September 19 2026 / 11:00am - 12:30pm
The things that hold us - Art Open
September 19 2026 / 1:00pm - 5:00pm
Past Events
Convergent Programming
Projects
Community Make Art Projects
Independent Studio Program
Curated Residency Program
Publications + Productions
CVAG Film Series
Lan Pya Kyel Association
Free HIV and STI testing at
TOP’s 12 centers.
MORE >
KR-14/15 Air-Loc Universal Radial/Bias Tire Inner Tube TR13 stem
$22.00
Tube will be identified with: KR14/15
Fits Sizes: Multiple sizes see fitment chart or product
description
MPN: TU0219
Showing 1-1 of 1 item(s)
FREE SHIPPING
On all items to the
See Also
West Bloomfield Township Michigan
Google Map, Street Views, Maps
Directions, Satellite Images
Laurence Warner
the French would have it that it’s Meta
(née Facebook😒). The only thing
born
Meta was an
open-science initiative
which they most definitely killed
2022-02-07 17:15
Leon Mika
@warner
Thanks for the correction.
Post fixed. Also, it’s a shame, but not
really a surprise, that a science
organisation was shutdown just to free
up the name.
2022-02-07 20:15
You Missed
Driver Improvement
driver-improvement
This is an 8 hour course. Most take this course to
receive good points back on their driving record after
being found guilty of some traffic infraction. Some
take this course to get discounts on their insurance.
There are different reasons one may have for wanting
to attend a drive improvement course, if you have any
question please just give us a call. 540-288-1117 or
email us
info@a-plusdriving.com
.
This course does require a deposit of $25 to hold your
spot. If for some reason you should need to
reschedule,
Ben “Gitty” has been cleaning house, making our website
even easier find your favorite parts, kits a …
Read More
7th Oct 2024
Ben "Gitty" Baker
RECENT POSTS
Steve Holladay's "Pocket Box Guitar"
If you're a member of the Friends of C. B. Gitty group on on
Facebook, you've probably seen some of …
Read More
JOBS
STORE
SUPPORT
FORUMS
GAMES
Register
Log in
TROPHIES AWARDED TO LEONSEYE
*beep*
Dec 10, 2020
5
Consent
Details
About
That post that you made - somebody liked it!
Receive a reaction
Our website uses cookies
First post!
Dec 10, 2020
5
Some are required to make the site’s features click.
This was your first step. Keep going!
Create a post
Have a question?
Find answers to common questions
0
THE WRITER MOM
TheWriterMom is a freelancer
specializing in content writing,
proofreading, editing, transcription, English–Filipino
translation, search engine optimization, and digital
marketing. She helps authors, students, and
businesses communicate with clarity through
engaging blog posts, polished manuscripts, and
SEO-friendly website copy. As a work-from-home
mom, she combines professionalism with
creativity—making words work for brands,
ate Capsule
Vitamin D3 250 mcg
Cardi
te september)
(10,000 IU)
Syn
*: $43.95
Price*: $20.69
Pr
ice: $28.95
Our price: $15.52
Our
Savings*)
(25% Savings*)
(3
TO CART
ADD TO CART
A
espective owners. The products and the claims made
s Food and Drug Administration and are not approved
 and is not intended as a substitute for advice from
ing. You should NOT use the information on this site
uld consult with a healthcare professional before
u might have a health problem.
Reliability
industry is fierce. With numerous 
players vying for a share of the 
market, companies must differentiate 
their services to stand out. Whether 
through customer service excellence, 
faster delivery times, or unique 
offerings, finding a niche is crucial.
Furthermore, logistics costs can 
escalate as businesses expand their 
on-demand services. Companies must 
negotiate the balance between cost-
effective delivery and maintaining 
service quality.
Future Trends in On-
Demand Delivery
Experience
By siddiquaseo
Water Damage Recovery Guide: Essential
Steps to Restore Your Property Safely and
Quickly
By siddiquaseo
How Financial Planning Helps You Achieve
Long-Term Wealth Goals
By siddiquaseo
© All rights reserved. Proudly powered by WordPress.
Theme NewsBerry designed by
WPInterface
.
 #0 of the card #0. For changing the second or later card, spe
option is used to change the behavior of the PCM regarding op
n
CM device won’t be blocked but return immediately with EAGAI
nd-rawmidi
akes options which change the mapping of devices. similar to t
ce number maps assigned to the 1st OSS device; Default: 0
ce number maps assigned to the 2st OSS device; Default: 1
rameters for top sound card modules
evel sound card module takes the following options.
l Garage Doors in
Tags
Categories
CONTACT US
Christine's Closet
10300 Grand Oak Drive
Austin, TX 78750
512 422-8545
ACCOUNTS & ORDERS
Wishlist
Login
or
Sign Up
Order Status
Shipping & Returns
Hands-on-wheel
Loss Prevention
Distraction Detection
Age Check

▶ [WHAT THE TASK ASKS]
Please write out the text of every item above word for word, with no changes.

▶ [EXPECTED ANSWER]
September 19 2026 / 11:00am - 12:30pm
The things that hold us - Art Open
September 19 2026 / 1:00pm - 5:00pm
Past Events
Convergent Programming
Projects
Community Make Art Projects
Independent Studio Program
Curated Residency Program
Publications + Productions
CVAG Film Series
Lan Pya Kyel Association
Free HIV and STI testing at
TOP’s 12 centers.
MORE >
KR-14/15 Air-Loc Universal Radial/Bias Tire Inner Tube TR13 stem
$22.00
Tube will be identified with: KR14/15
Fits Sizes: Multiple sizes see fitment chart or product
description
MPN: TU0219
Showing 1-1 of 1 item(s)
FREE SHIPPING
On all items to the
See Also
West Bloomfield Township Michigan
Google Map, Street Views, Maps
Directions, Satellite Images
Laurence Warner
the French would have it that it’s Meta
(née Facebook😒). The only thing
born
Meta was an
open-science initiative
which they most definitely killed
2022-02-07 17:15
Leon Mika
@warner
Thanks for the correction.
Post fixed. Also, it’s a shame, but not
really a surprise, that a science
organisation was shutdown just to free
up the name.
2022-02-07 20:15
You Missed
Driver Improvement
driver-improvement
This is an 8 hour course. Most take this course to
receive good points back on their driving record after
being found guilty of some traffic infraction. Some
take this course to get discounts on their insurance.
There are different reasons one may have for wanting
to attend a drive improvement course, if you have any
question please just give us a call. 540-288-1117 or
email us
info@a-plusdriving.com
.
This course does require a deposit of $25 to hold your
spot. If for some reason you should need to
reschedule,
Ben “Gitty” has been cleaning house, making our website
even easier find your favorite parts, kits a …
Read More
7th Oct 2024
Ben "Gitty" Baker
RECENT POSTS
Steve Holladay's "Pocket Box Guitar"
If you're a member of the Friends of C. B. Gitty group on on
Facebook, you've probably seen some of …
Read More
JOBS
STORE
SUPPORT
FORUMS
GAMES
Register
Log in
TROPHIES AWARDED TO LEONSEYE
*beep*
Dec 10, 2020
5
Consent
Details
About
That post that you made - somebody liked it!
Receive a reaction
Our website uses cookies
First post!
Dec 10, 2020
5
Some are required to make the site’s features click.
This was your first step. Keep going!
Create a post
Have a question?
Find answers to common questions
0
THE WRITER MOM
TheWriterMom is a freelancer
specializing in content writing,
proofreading, editing, transcription, English–Filipino
translation, search engine optimization, and digital
marketing. She helps authors, students, and
businesses communicate with clarity through
engaging blog posts, polished manuscripts, and
SEO-friendly website copy. As a work-from-home
mom, she combines professionalism with
creativity—making words work for brands,
ate Capsule
Vitamin D3 250 mcg
Cardi
te september)
(10,000 IU)
Syn
*: $43.95
Price*: $20.69
Pr
ice: $28.95
Our price: $15.52
Our
Savings*)
(25% Savings*)
(3
TO CART
ADD TO CART
A
espective owners. The products and the claims made
s Food and Drug Administration and are not approved
 and is not intended as a substitute for advice from
ing. You should NOT use the information on this site
uld consult with a healthcare professional before
u might have a health problem.
Reliability
industry is fierce. With numerous 
players vying for a share of the 
market, companies must differentiate 
their services to stand out. Whether 
through customer service excellence, 
faster delivery times, or unique 
offerings, finding a niche is crucial.
Furthermore, logistics costs can 
escalate as businesses expand their 
on-demand services. Companies must 
negotiate the balance between cost-
effective delivery and maintaining 
service quality.
Future Trends in On-
Demand Delivery
Experience
By siddiquaseo
Water Damage Recovery Guide: Essential
Steps to Restore Your Property Safely and
Quickly
By siddiquaseo
How Financial Planning Helps You Achieve
Long-Term Wealth Goals
By siddiquaseo
© All rights reserved. Proudly powered by WordPress.
Theme NewsBerry designed by
WPInterface
.
 #0 of the card #0. For changing the second or later card, spe
option is used to change the behavior of the PCM regarding op
n
CM device won’t be blocked but return immediately with EAGAI
nd-rawmidi
akes options which change the mapping of devices. similar to t
ce number maps assigned to the 1st OSS device; Default: 0
ce number maps assigned to the 2st OSS device; Default: 1
rameters for top sound card modules
evel sound card module takes the following options.
l Garage Doors in
Tags
Categories
CONTACT US
Christine's Closet
10300 Grand Oak Drive
Austin, TX 78750
512 422-8545
ACCOUNTS & ORDERS
Wishlist
Login
or
Sign Up
Order Status
Shipping & Returns
Hands-on-wheel
Loss Prevention
Distraction Detection
Age Check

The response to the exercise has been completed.